- Exercise objective:
Please read the records below and return each line holding the string "image".

==== Exercise input ====

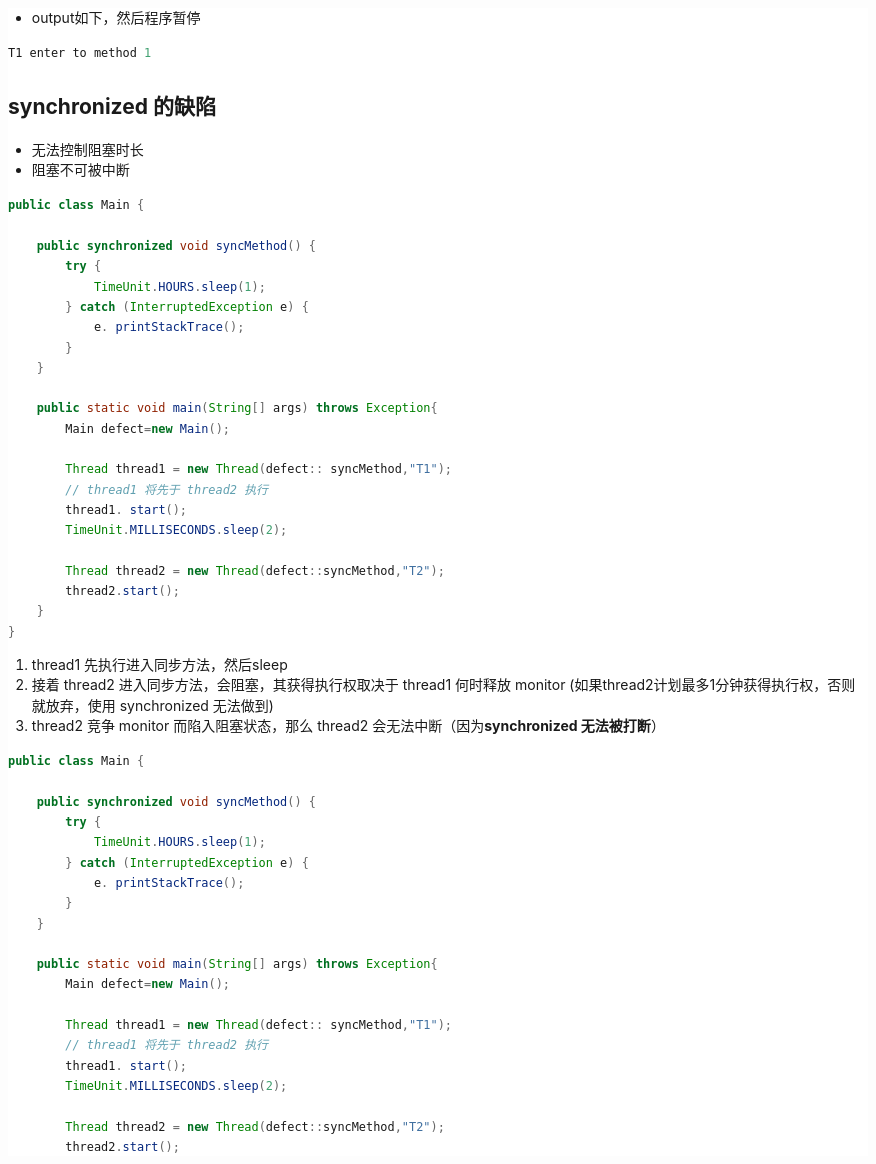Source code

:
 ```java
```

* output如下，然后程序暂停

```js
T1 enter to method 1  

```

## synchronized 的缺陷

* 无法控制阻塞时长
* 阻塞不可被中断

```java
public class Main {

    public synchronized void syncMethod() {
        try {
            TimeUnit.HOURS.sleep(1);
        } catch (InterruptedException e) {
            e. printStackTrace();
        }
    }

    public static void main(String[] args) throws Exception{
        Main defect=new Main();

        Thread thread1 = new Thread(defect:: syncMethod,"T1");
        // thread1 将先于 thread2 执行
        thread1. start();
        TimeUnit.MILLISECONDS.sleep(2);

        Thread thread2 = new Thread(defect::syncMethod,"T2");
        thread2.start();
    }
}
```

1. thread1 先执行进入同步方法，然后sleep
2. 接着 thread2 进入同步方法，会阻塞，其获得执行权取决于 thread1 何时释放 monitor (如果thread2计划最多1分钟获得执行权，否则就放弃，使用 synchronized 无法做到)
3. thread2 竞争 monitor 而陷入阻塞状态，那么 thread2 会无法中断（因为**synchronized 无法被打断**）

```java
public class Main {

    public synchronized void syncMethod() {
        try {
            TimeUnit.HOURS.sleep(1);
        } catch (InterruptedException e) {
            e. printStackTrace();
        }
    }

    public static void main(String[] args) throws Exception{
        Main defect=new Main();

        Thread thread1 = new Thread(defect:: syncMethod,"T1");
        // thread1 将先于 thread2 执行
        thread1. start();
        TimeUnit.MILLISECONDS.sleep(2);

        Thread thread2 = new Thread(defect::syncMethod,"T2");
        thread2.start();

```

====
==== Exercise input ====

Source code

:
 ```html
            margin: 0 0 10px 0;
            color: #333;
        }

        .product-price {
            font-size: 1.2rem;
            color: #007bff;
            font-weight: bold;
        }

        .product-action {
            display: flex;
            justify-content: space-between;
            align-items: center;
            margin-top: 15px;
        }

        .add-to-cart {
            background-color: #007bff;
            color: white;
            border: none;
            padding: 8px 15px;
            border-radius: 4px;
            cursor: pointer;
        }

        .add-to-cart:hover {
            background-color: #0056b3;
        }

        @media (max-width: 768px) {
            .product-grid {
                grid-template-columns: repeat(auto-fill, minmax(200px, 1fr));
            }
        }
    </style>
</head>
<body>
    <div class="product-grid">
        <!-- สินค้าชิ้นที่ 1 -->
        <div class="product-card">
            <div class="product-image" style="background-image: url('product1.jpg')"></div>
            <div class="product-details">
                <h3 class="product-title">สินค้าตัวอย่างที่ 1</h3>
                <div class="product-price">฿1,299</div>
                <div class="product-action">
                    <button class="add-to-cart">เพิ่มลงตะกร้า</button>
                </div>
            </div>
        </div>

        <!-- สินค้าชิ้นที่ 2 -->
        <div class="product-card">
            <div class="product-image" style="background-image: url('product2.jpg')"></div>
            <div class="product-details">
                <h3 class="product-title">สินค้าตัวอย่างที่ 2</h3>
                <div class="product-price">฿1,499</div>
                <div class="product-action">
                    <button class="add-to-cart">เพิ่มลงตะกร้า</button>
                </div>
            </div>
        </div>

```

====

- Response below:
            <div class="product-image" style="background-image: url('product1.jpg')"></div>
            <div class="product-image" style="background-image: url('product2.jpg')"></div>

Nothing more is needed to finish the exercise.